Extracted page text data
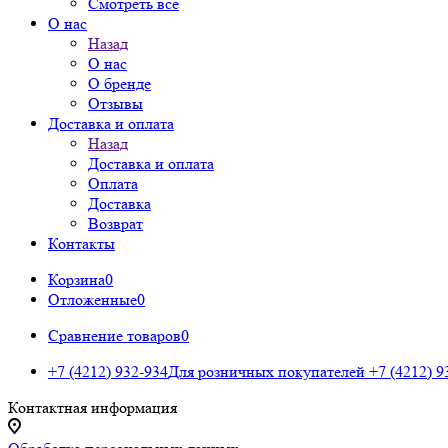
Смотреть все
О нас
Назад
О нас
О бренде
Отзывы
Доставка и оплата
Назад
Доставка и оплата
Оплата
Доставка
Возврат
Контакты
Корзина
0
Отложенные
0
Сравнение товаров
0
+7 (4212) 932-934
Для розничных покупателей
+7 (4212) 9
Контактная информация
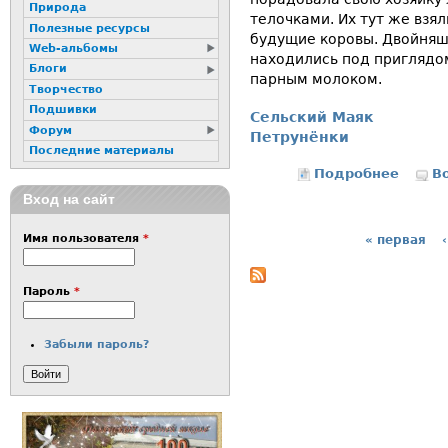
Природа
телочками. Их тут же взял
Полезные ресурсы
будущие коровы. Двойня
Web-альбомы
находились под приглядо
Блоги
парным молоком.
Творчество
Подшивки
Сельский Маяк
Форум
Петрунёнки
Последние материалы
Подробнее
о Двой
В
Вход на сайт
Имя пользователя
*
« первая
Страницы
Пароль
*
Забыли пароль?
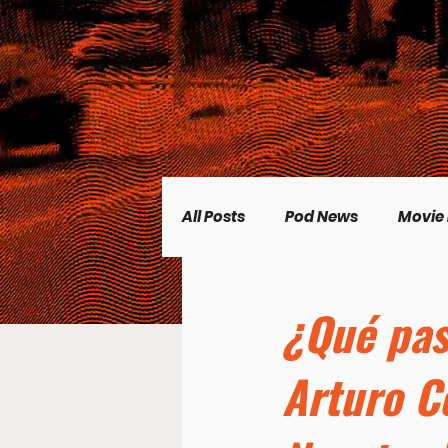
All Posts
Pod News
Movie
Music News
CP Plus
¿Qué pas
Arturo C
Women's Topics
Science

TASK GOAL: Every word of the data should be reproduced exactly; please omit any pictures.

PROBLEM SOLUTION:
Смотреть все
О нас
Назад
О нас
О бренде
Отзывы
Доставка и оплата
Назад
Доставка и оплата
Оплата
Доставка
Возврат
Контакты
Корзина
0
Отложенные
0
Сравнение товаров
0
+7 (4212) 932-934
Для розничных покупателей
+7 (4212) 9
Контактная информация
Природа
телочками. Их тут же взял
Полезные ресурсы
будущие коровы. Двойня
Web-альбомы
находились под приглядо
Блоги
парным молоком.
Творчество
Подшивки
Сельский Маяк
Форум
Петрунёнки
Последние материалы
Подробнее
о Двой
В
Вход на сайт
Имя пользователя
*
« первая
Страницы
Пароль
*
Забыли пароль?
All Posts
Pod News
Movie
Music News
CP Plus
¿Qué pas
Arturo C
Women's Topics
Science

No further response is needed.